L’affaire a-t-elle au moins ouvert la voie à des améliorations dans le sort des hommes et des femmes placés ? Oui, mais dans d’étroites limites. A l’initiative de Théodore Heyvaert, obligation sera faite aux hospices de l’arrondissement de Bruxelles de s’équiper d’une boîte aux lettres, dont le procureur seul détiendra la clé, pour recueillir les plaintes éventuelles des pensionnaires. En 1872, le ministre de la Justice étendra la mesure à l’ensemble du royaume. L’année suivante, la loi de 1850 sera amplement réformée (16 articles modifiés sur 38) sous l’effet notamment du drame d’Evere et de la campagne menée à sa suite par les aliénistes. La nationalisation pure et simple des asiles sera réclamée à cette occasion par les libéraux radicaux. La majorité préférera affirmer le rôle supplétif de l’Etat, qui ouvrira de nouvelles maisons « lorsqu’il en aura reconnu la nécessité » (article 6, cité p. 173), particulièrement si les structures privées s’avèrent insuffisantes face à l’afflux des malades. Par ailleurs, la loi, suivie d’un règlement des maisons de santé en 1874, prévoira un renforcement de leur contrôle administratif et judiciaire.
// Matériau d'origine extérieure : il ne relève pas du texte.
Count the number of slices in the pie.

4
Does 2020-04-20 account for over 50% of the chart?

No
Quant à celle par laquelle le scandale est arrivé, elle pourra poursuivre ses activités jusqu’en 1921, mais après faillite et rachat par un notable schaerbeekois. Henri Van Leeuw, pour sa part, sera finalement extradé d’outre-Manche. Condamné en 1873 à cinq ans de réclusion pour détournement au préjudice du bureau de bienfaisance d’Evere, où il a exercé les fonctions de receveur, il mourra en prison peu après.

L’étude de Gauthier Godart ne nous permet pas d’estimer dans quelle mesure les faits dont la commune du witloof a été le théâtre constituent un cas extrême ou, au contraire, représentatif de la prise en charge des « fous » dans la Belgique d’il y a un siècle et demi. Il est en tout cas bon de rappeler qu’à côté du contre-modèle ici épinglé, cette époque est aussi celle de l’exemplaire Dr Joseph Guislain (1797-1860) qui œuvra pour un traitement humain de la démence, en collaboration avec la congrégation des Frères de la Charité et son fondateur le chanoine Pierre-Joseph Triest. L’hôpital psychiatrique ouvert a Gand par le médecin pionnier est aujourd’hui en partie devenu un musée qui vaut la visite [3].
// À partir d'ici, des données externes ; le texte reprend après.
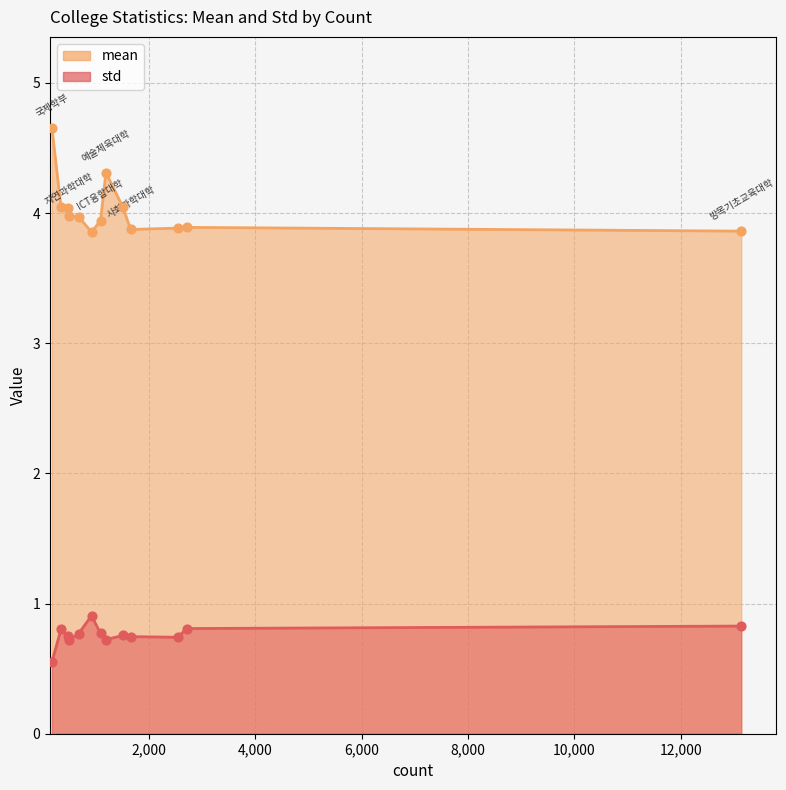

Is the value of mean at 법과대학 greater than the value of std at 예술체육대학?

Yes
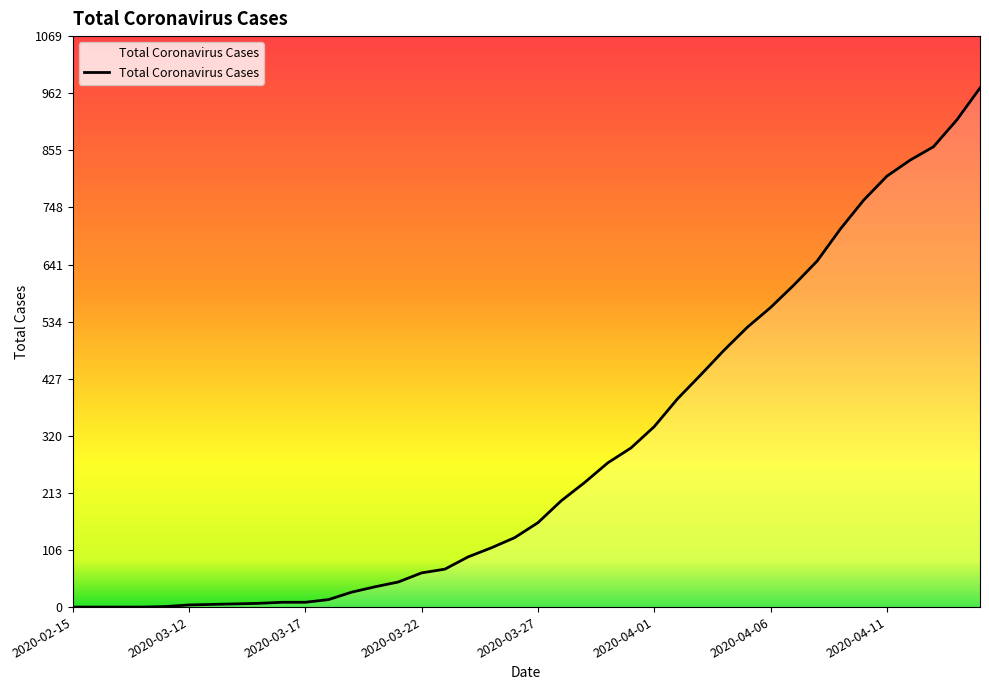

What is the difference between the maximum and minimum values?

972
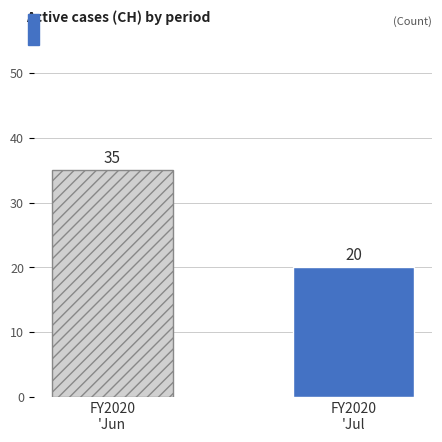

What is the greatest value displayed?

35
Longtemps auparavant, au XIIIè siècle, les habitants de Geel (province d’Anvers) recevaient chez eux les pèlerins qui avaient perdu la tête et venaient rendre visite aux reliques de leur patronne sainte Dymphne. Les villageois inventaient ainsi ce qu’on appellera plus tard l’accueil familial thérapeutique. Reconnus officiellement en 1850, ces soins à domicile se pratiquent toujours en notre temps. Ombres et lumières…

P.V.

[1] « Dans les asiles de la Belgique martyre » , 18 mars 2019, rendant compte de  Benoît Majerus & Anne Roekens, Vulnérables. Les patients psychiatriques en Belgique  (1914-1918), Namur, Presses universitaires de Namur (coll. « Univer’Cité » , 7), 2018.

[2] L’asile en procès. Le scandale d’Evere (1871-1872) et la prise en charge de la folie en Belgique, Louvain-la-Neuve, Presses universitaires de Louvain (coll. « Histoire, justice, sociétés » ), 2019, 208 pp.